• TAREA POR HACER
Según el texto sobre la función de lucha libre, ¿qué hacen los niños en el cuadrilátero cuando no hay luchas? Anota cada cosa.

• TEXTO DADO
※

La función de lucha libre es lo más cercano a una fiesta patronal. Pero también es un momento de tregua entre las pandillas. La gente sale a las calles sin ningún miedo a las balas. El infierno por un rato se convierte en Jauja.

Adentro de la arena, las viejas tablas que hacen las veces de gradas comienzan a llenarse. “Este ring lo compramos en 1960”, dice un adulto mayor mientras toca con su bastón la esquina. La madera asimétrica a ras del ring es una cámara de dolor de la Santa Inquisición. Si alguien no cree en la mística de la lucha libre, que se suba a ese ring y sabrá lo es que es sufrimiento.

Como en todas las funciones de barrio, los niños juegan en el cuadrilátero cuando no hay luchas; emulan a los gladiadores, ensayan llaves y contrallaves, cuentan tres palmadas, brincan desde las cuerdas y se avientan marometas. Por los cuatro lados, mantas recicladas cubren el encordado, en una de ellas se ve la mitad de un anuncio de un restaurante que alguna vez estuvo a veinte metros de altura.

Mientras, comienzan a llegar los luchadores. Esta vez no hay programa, conforme van llegando los apuntan en un cuaderno y les dan tiempo para organizarse entre el caos. Jóvenes, adultos, hombres y mujeres, caminan entre el público encapuchados con una maleta, algunos traen una bolsa colgada de un hombro, otros arrastran un maletín que se desliza brincando entre el cemento cuarteado por las décadas.

“Ahora no traje burritos”, dice el encargado de la tiendita de la arena, pero hay dulces, refrescos y chilindrinas, un platillo exótico que bien podría ser galardonado como patrimonio gastronómico de la cultura pop.

Dos horas después la arena está completamente llena. Por puro instinto, los organizadores comienzan a negar el acceso, “ya no hay lugar” le dicen a la gente que va llegando. El director de Protección Civil estaría orgulloso de ellos si se hubiera enterado del evento.

El sonidero que estaba en la esquina entra cargando micrófonos y cables, después mete unas bocinas y en cinco minutos arma su esquina para poner un cumbión perro, “no me arrepiento de este amor” canta una voz de mujer con sabor a salsa.

※

• DATOS EXTRAÍDOS
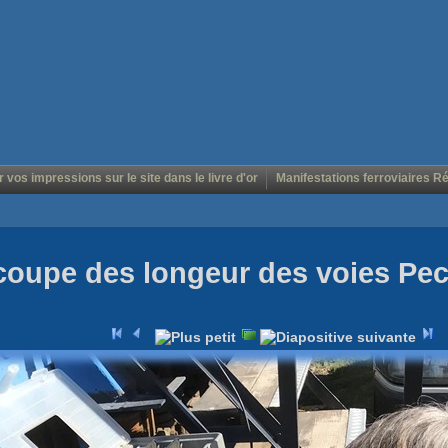
r vos impressions sur le site dans le livre d'or
Manifestations ferroviaires R
coupe des longeur des voies Pe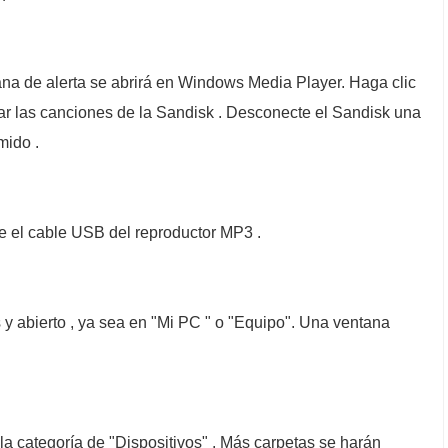
ana de alerta se abrirá en Windows Media Player. Haga clic
nar las canciones de la Sandisk . Desconecte el Sandisk una
mido .
e el cable USB del reproductor MP3 .
as y abierto , ya sea en "Mi PC " o "Equipo". Una ventana
 la categoría de "Dispositivos" . Más carpetas se harán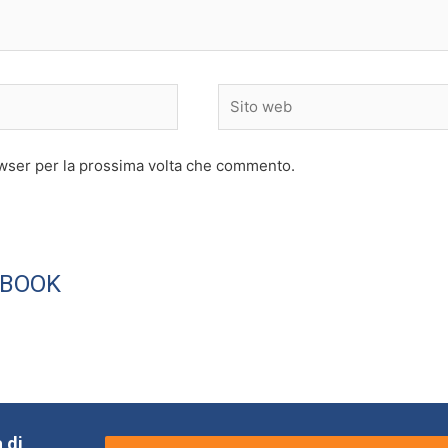
Sito
web
owser per la prossima volta che commento.
EBOOK
 di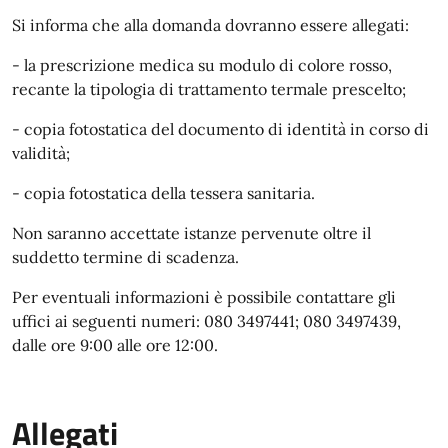
Si informa che alla domanda dovranno essere allegati:
- la prescrizione medica su modulo di colore rosso,
recante la tipologia di trattamento termale prescelto;
- copia fotostatica del documento di identità in corso di
validità;
- copia fotostatica della tessera sanitaria.
Non saranno accettate istanze pervenute oltre il
suddetto termine di scadenza.
Per eventuali informazioni è possibile contattare gli
uffici ai seguenti numeri: 080 3497441; 080 3497439,
dalle ore 9:00 alle ore 12:00.
Allegati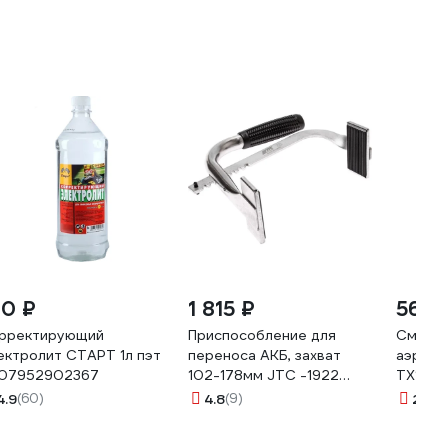
80 ₽
1 815 ₽
565 
рректирующий
Приспособление для
Смазка
ектролит СТАРТ 1л пэт
переноса АКБ, захват
аэрозо
07952902367
102-178мм JTC -1922
ТХ1823
694151
4.9
(60)
4.8
(9)
2.7
(3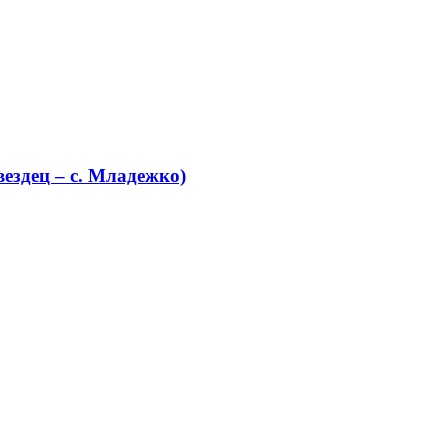
ездец – с. Младежко)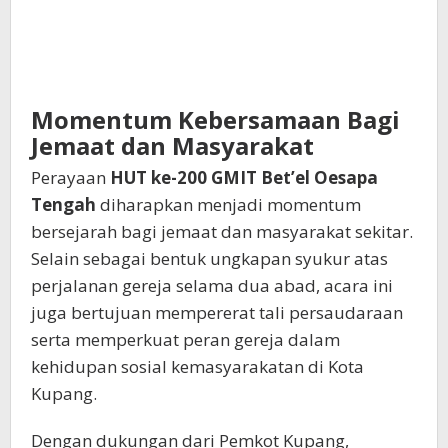
Momentum Kebersamaan Bagi
Jemaat dan Masyarakat
Perayaan
HUT ke-200 GMIT Bet’el Oesapa
Tengah
diharapkan menjadi momentum
bersejarah bagi jemaat dan masyarakat sekitar.
Selain sebagai bentuk ungkapan syukur atas
perjalanan gereja selama dua abad, acara ini
juga bertujuan mempererat tali persaudaraan
serta memperkuat peran gereja dalam
kehidupan sosial kemasyarakatan di Kota
Kupang.
Dengan dukungan dari Pemkot Kupang,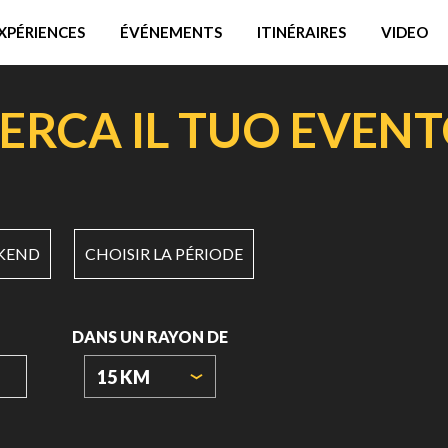
XPÉRIENCES
ÉVÉNEMENTS
ITINÉRAIRES
VIDEO
ERCA IL TUO EVEN
KEND
CHOISIR LA PÉRIODE
DANS UN RAYON DE
15 KM
ORIGIN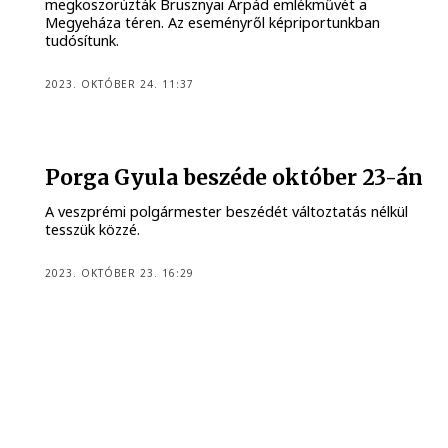
megkoszorúzták Brusznyai Árpád emlékművét a
Megyeháza téren. Az eseményről képriportunkban
tudósítunk.
2023. OKTÓBER 24. 11:37
Porga Gyula beszéde október 23-án
A veszprémi polgármester beszédét változtatás nélkül
tesszük közzé.
2023. OKTÓBER 23. 16:29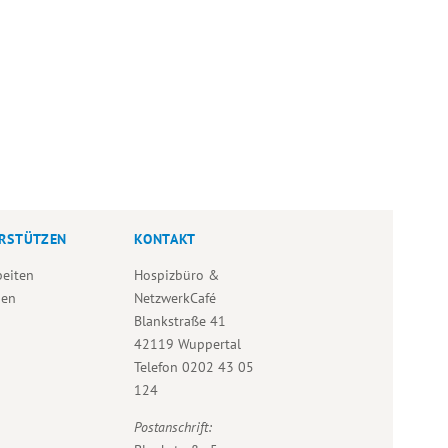
RSTÜTZEN
KONTAKT
beiten
Hospizbüro &
den
NetzwerkCafé
Blankstraße 41
42119 Wuppertal
Telefon
0202 43 05
124
Postanschrift: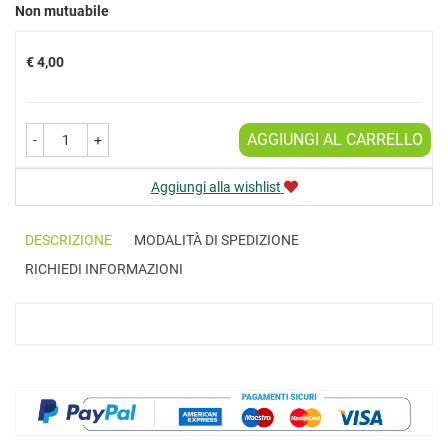
Prezzo
Non mutuabile
€ 4,00
AGGIUNGI AL CARRELLO
-
+
Aggiungi alla wishlist
DESCRIZIONE
MODALITÀ DI SPEDIZIONE
RICHIEDI INFORMAZIONI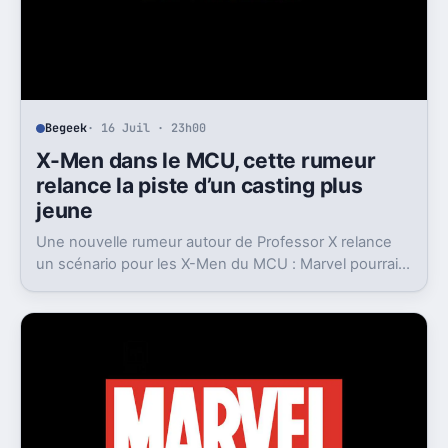
Begeek
· 16 Juil · 23h00
X-Men dans le MCU, cette rumeur
relance la piste d’un casting plus
jeune
Une nouvelle rumeur autour de Professor X relance
un scénario pour les X-Men du MCU : Marvel pourrait
miser sur une équipe bien plus jeune que prévu.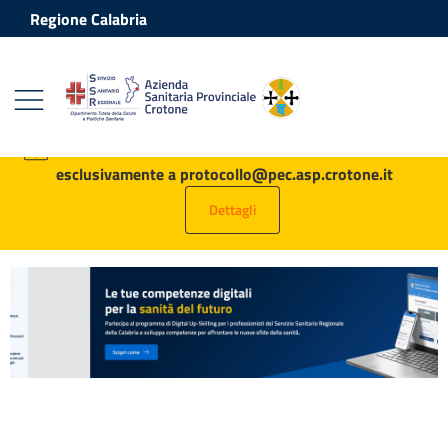
Vai ai contenuti
Vai al footer
Regione Calabria
Azienda Sanitaria Provinciale Crot
Contenuti in evidenza
AVVISO: tutte le PEC destinate all’ASP vanno inviate
esclusivamente a protocollo@pec.asp.crotone.it
Dettagli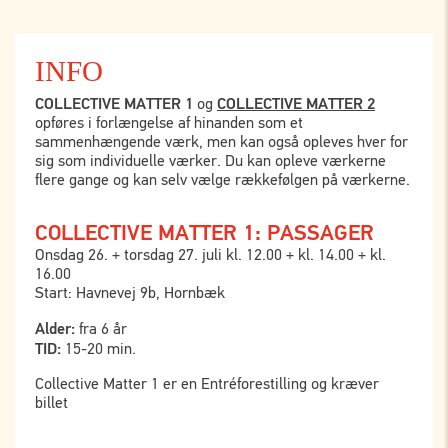
INFO
COLLECTIVE MATTER 1
COLLECTIVE MATTER 2
og
opføres i forlængelse af hinanden som et
sammenhængende værk, men kan også opleves hver for
sig som individuelle værker. Du kan opleve værkerne
flere gange og kan selv vælge rækkefølgen på værkerne.
COLLECTIVE MATTER 1: PASSAGER
Onsdag 26. + torsdag 27. juli kl. 12.00 + kl. 14.00 + kl.
16.00
Start: Havnevej 9b, Hornbæk
Alder:
fra 6 år
TID:
15-20 min.
Collective Matter 1 er en Entréforestilling og kræver
billet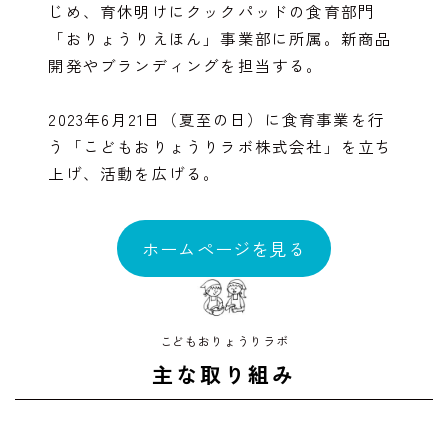
じめ、育休明けにクックパッドの食育部門
「おりょうりえほん」事業部に所属。新商品
開発やブランディングを担当する。
2023年6月21日（夏至の日）に食育事業を行
う「こどもおりょうりラボ株式会社」を立ち
上げ、活動を広げる。
ホームページを見る
こどもおりょうりラボ
主な取り組み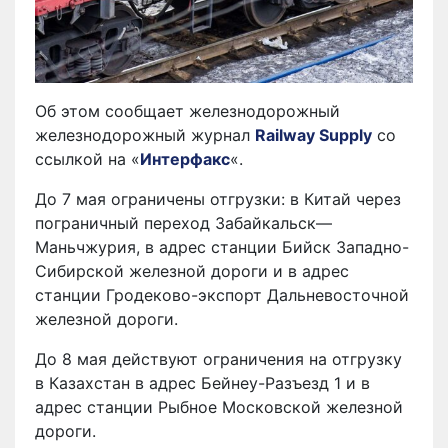
Об этом сообщает железнодорожный
железнодорожный журнал
Railway Supply
со
ссылкой на «
Интерфакс
«.
До 7 мая ограничены отгрузки: в Китай через
пограничный переход Забайкальск—
Маньчжурия, в адрес станции Бийск Западно-
Сибирской железной дороги и в адрес
станции Гродеково-экспорт Дальневосточной
железной дороги.
До 8 мая действуют ограничения на отгрузку
в Казахстан в адрес Бейнеу-Разъезд 1 и в
адрес станции Рыбное Московской железной
дороги.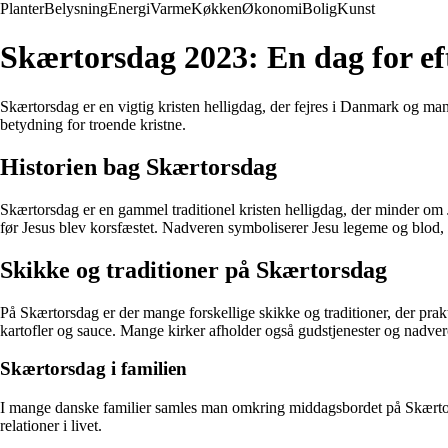
Planter
Belysning
Energi
Varme
Køkken
Økonomi
Bolig
Kunst
Skærtorsdag 2023: En dag for ef
Skærtorsdag er en vigtig kristen helligdag, der fejres i Danmark og ma
betydning for troende kristne.
Historien bag Skærtorsdag
Skærtorsdag er en gammel traditionel kristen helligdag, der minder om J
før Jesus blev korsfæstet. Nadveren symboliserer Jesu legeme og blod,
Skikke og traditioner på Skærtorsdag
På Skærtorsdag er der mange forskellige skikke og traditioner, der prak
kartofler og sauce. Mange kirker afholder også gudstjenester og nadver
Skærtorsdag i familien
I mange danske familier samles man omkring middagsbordet på Skærtors
relationer i livet.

※

• RESPUESTA
- Emulan a los gladiadores.
- Ensayan llaves y contrallaves.
- Cuentan tres palmadas.
- Brincan desde las cuerdas.
- Se avientan marometas.